We are trying to use kafka indexing service to ingest stream data in druid (using Druid v0.13). In the configuration file we set
“ioConfig”: {
“topic”: “###”,
“replicas”: 1,
“useEarliestOffset”: true,
“taskDuration”: “PT5M”,
“completionTimeout”: “PT10M”,
“consumerProperties”: {
“bootstrap.servers”: “****:9092”
}
}
For some reasons, overlord node failed, we need to restart it. I am just wondering how kafka indexing service will get resumed and pick up the offset correctly. Currently, I don’t see how we can find out how much data has been ingest from the topics.

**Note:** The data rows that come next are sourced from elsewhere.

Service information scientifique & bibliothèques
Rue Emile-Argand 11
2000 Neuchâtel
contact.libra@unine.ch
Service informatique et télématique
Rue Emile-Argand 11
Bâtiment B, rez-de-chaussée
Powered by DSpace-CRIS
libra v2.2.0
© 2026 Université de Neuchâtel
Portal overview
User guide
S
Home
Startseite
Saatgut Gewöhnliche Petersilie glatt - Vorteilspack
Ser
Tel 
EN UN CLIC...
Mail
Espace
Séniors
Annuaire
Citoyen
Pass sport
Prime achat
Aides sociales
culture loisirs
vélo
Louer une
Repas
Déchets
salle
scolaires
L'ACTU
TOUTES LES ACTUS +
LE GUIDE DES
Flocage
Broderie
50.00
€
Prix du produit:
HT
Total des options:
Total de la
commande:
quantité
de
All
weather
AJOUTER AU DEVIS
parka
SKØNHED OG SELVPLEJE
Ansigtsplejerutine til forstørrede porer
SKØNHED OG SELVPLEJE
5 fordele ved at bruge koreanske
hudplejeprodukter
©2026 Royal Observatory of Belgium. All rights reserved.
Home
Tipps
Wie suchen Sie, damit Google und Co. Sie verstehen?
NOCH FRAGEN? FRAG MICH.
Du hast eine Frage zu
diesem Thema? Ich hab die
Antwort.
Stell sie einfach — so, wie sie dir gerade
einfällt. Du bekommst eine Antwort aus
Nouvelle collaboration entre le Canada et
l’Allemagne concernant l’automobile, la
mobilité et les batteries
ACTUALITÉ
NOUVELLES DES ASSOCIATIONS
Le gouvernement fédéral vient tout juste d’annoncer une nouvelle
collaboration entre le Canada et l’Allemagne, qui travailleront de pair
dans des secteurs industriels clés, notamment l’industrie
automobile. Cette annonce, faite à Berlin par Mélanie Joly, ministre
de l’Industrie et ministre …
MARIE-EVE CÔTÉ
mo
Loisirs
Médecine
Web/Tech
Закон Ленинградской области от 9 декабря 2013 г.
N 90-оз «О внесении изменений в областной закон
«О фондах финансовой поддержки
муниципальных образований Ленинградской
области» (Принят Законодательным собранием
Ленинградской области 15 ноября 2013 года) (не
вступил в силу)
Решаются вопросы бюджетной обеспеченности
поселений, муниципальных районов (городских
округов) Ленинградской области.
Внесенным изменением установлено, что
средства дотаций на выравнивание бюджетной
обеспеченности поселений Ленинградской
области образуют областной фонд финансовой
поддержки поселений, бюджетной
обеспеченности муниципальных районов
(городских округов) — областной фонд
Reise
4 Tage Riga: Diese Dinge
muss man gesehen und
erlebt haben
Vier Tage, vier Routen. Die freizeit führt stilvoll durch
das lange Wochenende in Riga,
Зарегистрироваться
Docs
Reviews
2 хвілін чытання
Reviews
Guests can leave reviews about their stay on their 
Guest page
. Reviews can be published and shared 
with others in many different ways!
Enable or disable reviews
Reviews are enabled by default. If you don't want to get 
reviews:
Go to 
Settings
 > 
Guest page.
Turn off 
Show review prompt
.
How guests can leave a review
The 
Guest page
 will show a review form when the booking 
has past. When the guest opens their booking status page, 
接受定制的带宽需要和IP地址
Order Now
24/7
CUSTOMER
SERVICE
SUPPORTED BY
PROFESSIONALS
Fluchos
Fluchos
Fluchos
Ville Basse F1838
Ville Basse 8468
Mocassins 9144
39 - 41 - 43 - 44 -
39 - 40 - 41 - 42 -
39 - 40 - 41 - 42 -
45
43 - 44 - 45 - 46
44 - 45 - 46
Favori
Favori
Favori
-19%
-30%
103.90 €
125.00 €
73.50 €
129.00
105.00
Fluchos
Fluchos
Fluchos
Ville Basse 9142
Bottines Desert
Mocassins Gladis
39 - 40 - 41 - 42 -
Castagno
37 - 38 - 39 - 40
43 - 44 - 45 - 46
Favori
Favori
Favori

Do you mean on Overlord console? It will show task failure, but I am wondering how it detect how much message has been ingest and where to pickup for the next task.
I don’t know if there are docs, but I learned it by reading the source. The operation that the indexing service does to publish new segments is the SegmentTransactionalInsertAction, which eventually translates to a SQL transaction which
Reads the data source’s record in druid_datasources and confirms that the offsets stored there are the same as the ones the task had when it started
Writes new offsets to druid_datasources
Inserts new segments into druid_segments
So essentially the exactly-once comes down to the ability to run a SQL transaction over cluster metadata.